Vascular dementia, which is the destruction of brain tissue caused by one or multiple strokes, may sometimes be misdiagnosed as Alzheimer’s.  The brain tissue is destroyed because blood vessels in the brain are blocked with tiny blood clots, which are a result of the strokes.  CT scans of the brain may be used to diagnose this condition for certain, and anytime that Alzheimer like symptoms are suddenly apparent, it would be wise to check for such alternative problems.

Neurosyphilis, which is the term for unchecked syphilis that has spread to the brain, may often present with Alzheimer like symptoms.  For example, the patient may suddenly experience confusion, memory loss and have a hard time communicating, yet only a blood test specifically for syphilis will be able to confirm this diagnosis.  Unfortunately, if the disease has been left unchecked for this long, it is uncertain how many measures can be taken to curtail its effects once it reached the brain.

Huntington’s disease, an inherited brain disorder, sometimes shows among other symptoms that of severely disturbed memory and inability to speak coherently.  Yet since this disease usually rears its ugly head in the mid-life years, it is not as often mistaken for Alzheimer’s as some other diseases; however, since a rare form of Alzheimer’s disease also sets on as early as the patient’s late thirties and early forties, it is entirely possible to misdiagnose either illness.

In rare cases, severe malnutrition, especially a lack of the B-vitamins, may mimic the effects of Alzheimer’s disease with respect to memory loss, communication ability, and judgment.  The only way to rule out this nutritional deficiency is through blood tests looking specifically for the vitamin B concentration in the blood.

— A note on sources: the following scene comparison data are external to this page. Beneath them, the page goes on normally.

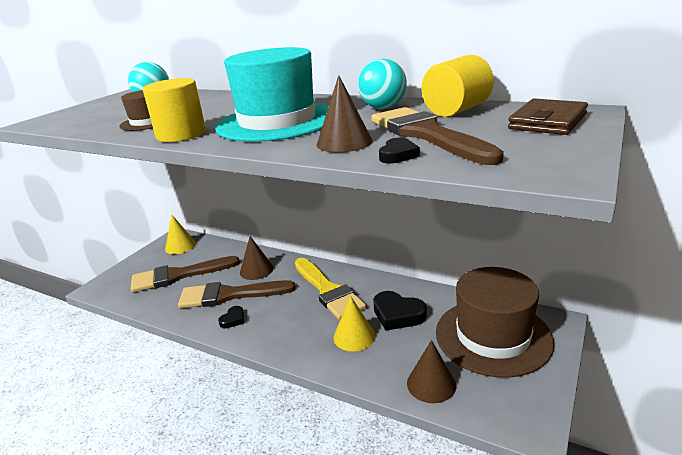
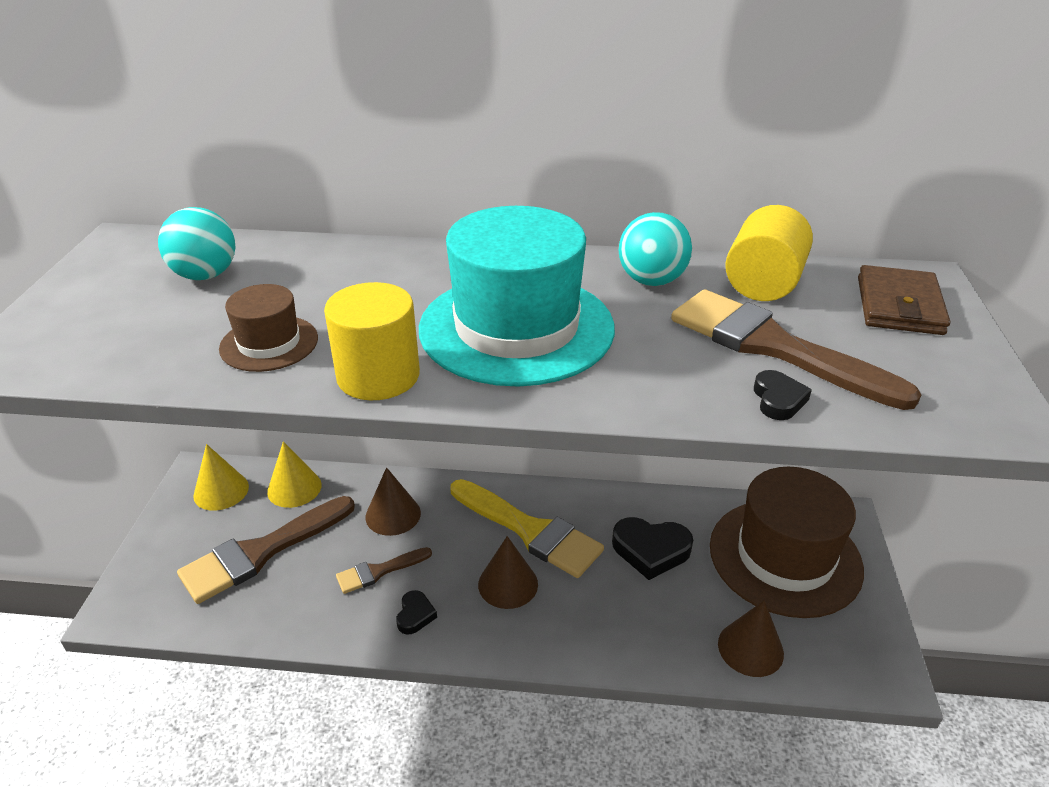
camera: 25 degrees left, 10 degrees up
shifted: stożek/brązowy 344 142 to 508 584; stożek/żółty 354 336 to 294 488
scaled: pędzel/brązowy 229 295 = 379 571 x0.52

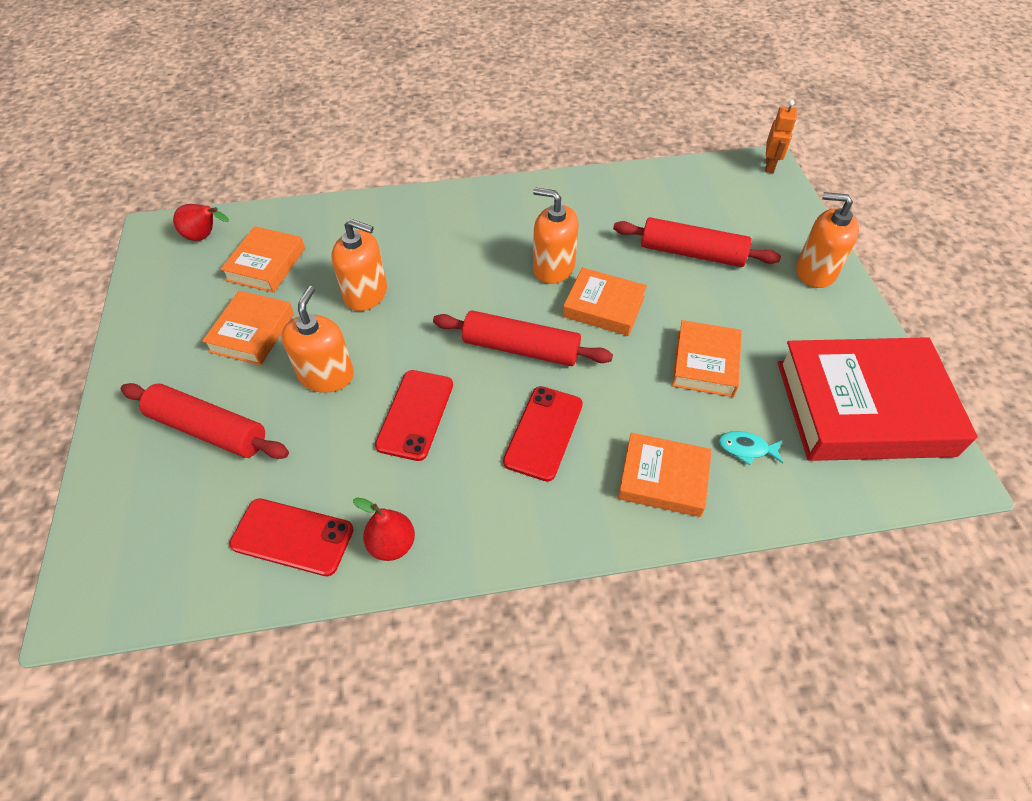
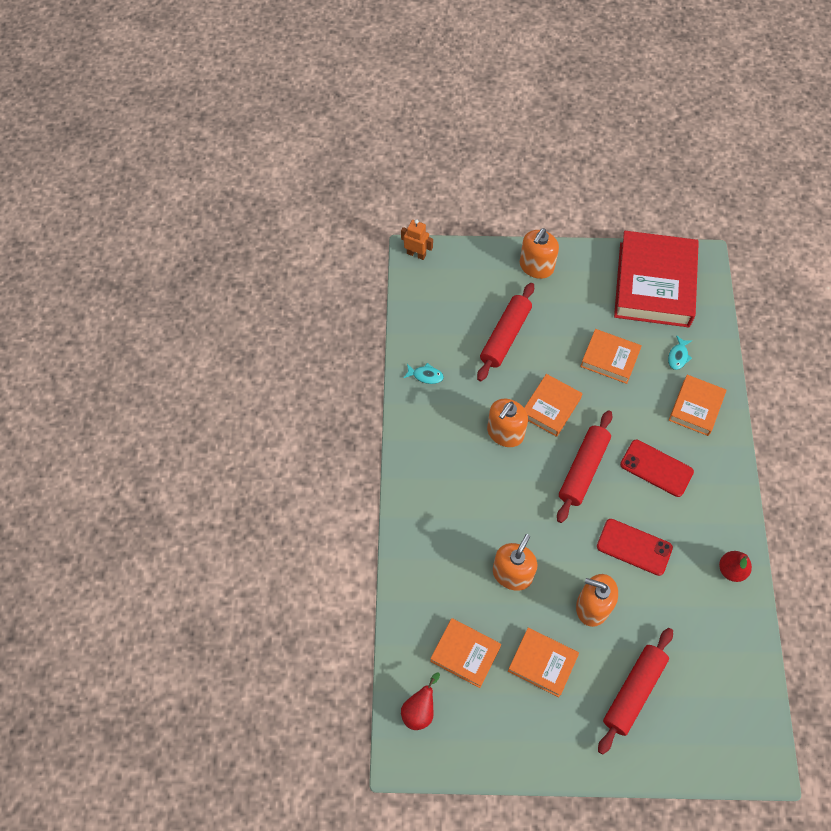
camera: 80 degrees left, 10 degrees up
gone: telefon/czerwony 292 537
new: ryba/turkusowy 425 375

As you can see, there are many illnesses that may look and feel like Alzheimer’s disease, when in fact they are not.  While some may be related, others are entirely separate.  If you feel you are suffering from the symptoms that usually indicate Alzheimer’s disease, do not give in to the temptation of putting off your doctor’s visit.  Instead, go ahead and schedule an appointment as soon as possible.  Similarly, if you are the loved one of someone who suddenly displays Alzheimer like symptoms, do not simply ignore the warning signs, but instead insist on her or his making a doctor’s appointment.  In the best case scenario, your loved one may suffer from another illness that is easy to treat.  In the worst case scenario, your loved one’s Alzheimer’s disease will be properly diagnosed and you can both begin to devise a plan of care that will allow her or him to live with dignity and enjoy a high quality of life.